Ok. We all know that life is not rosy all of the time, and we all can appreciate a good bitch session. Heck, I love being able to be brutally honest to my best friends about what has made me mad or gotten me going in the past week. That’s what friends are for. I’m not talking about your friends.
I’m talking about those people. Those freaking people who might either only be kind-of friends, or maybe they are only distant friends that you see randomly at work or at parties, or maybe at events hosted by one of your very good friends. And they ALWAYS find you and spend the time and energy to something to dump on you. It could be their latest child illness drama, or their terrible moving story…. or even complain to you about the event you are both at. You know who I’m talking about… someone’s face just flashed in your head, didn’t it? Uh huh. The Debbie Downers. They make me CRAZY.
(Disclaimer: Many people have many bad things to talk about and a lot of very un-deserved things happen to very good people. I know and appreciate that. I’m only referring to those offenders that abuse the complainer card.)
I have two examples to share, and two ways that I will no longer let these people bring me down:
- When I was 34 (or so) weeks preggers with Lebowski, my office was next to a woman who found a way to be publicly angry about something every single day. Each day, there would be a new issue and a new plot to ‘keep her down,’ and she was loud and proud about it. I’ll never forget one morning: She found me in my office at 7:45 am and started complaining about someone or something that had done her wrong. Really? Already? I’m going to guess that a pissy toddler had woken me up by 5am by either jumping on me or running out into the backyard through the doggie door. I’m also going to guess that my drive to work that day was the most peaceful part of my morning, even though it was in 40 minutes of traffic. She had no clue how much bad ju-ju she was sending in my direction. None whatsoever. She had no regards for how her angry rant might affect my day. All I could think was, “If you are this mad about work by 7:45 am each day, you should either really evaluate if you want to work here, and evaluate how you are affecting your co-workers.” I also determined that if she ever did that again, that I was going to say those exact words. I ended up going into labor before she found me in my office to complain before 8am again. She also found another job while I was on maternity leave. On one hand, Hallelujah. On the other hand- I never spoke up and she is probably still complaining at her new job.
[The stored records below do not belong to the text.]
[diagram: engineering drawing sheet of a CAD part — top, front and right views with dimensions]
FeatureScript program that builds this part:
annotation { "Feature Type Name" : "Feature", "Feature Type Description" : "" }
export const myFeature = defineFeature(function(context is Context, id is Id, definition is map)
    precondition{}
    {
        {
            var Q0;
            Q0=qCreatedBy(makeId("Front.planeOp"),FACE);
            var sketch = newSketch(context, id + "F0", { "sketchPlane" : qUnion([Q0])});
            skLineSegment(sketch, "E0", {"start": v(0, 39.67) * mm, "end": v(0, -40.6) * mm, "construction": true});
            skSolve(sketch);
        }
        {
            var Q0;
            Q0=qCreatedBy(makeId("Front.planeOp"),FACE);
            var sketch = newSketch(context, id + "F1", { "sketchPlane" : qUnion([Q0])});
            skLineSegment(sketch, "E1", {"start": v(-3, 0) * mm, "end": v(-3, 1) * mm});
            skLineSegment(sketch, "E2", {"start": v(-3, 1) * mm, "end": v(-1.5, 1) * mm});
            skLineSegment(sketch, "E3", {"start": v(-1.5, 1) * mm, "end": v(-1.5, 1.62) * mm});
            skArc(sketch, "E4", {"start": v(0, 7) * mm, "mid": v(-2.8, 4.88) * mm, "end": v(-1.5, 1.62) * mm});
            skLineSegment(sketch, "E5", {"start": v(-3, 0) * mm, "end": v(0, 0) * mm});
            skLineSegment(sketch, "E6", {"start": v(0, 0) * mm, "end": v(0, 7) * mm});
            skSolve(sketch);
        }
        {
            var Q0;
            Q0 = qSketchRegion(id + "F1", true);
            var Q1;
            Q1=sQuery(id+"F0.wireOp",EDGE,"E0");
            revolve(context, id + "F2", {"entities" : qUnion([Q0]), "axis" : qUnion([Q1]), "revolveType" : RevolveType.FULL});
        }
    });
- I co-hosted a baby shower for a dear friend this past weekend, and it ended up being pretty big. We had advertised that kids could come, and we knew there were at least 3 moms bringing the little ones. The mom-to-be, Julie, was very sensitive to other moms and wanted everyone to feel welcome to have their kiddos there. One of the moms arrived, and I braced for the greeting. (She has always been a Debbie Downer around me, and I have always dreaded saying hello to her. Every “How are you?” I offered was usually returned with an “O.K… I guess. Last week I had this terrible cold, and we just lost a staff member, and…” blah blah blah.) So I see her walk in, and I offer a “Hey Sherry! So good to see you. How are you?” And in true fashion, she greets me with, “Well, I’m really bummed actually. Little Karie really wanted to come to this, but we were told distinctly no children. Now I see all these other kids here and I don’t understand. Julie told me herself that there were no kids allowed.” We continued to have a civil conversation consisting of my trying to kindly explain that she must have gotten the wrong information, while she blocked my every attempt with “No- that’s not true. You are wrong.” (At this point, my blood was boiling, but I was unable to slap her across the face at this point in time.) But the worst part??? She had to march straight into the party to find Julie and tell her how mad she was about the whole situation. WHO DOES THAT? Seriously! Who comes into a party to honor a person, and dumps their own personal frustrations about a situation directly on that person trying to enjoy herself (at 36 weeks pregnant)? I was completely flabbergasted, as was poor Julie and her sister- both caught completely off-guard in the middle of beautiful exchanges about fat bellies and baby snuggles. I’m still mad at myself for not pulling Sherry aside at the end of the party and telling her what I really thought. I’m sad that I let her get away with it, because honestly- she should know that there are about 20 people at that party that saw her actions as inappropriate and rude.
Freakin’ Debbie Downers. I’m over it. I’m over and done with your feeling the need to pull others into your black hole of blame and self-anger. You are being selfish and disrespectful of people’s intentions to have good experiences in life. You are putting bad energy in the universe, and it’s not acceptable that you continue to do it every day to someone new.
To my true friends (you know who you are)… I love hearing your honest rants about everything, and I am so grateful that you listen to mine. Cheers to you.
This post is dedicated to everyone that has dealt with too many Debbie Downers the past few months. Dig down deep and tell them what you really think, and don’t let them take your good day (or even the semi-ok 10 minutes your might be experiencing) away from you. I vow to speak my mind about their crappy comments over the next year, and I encourage you to, as well. Enough is enough.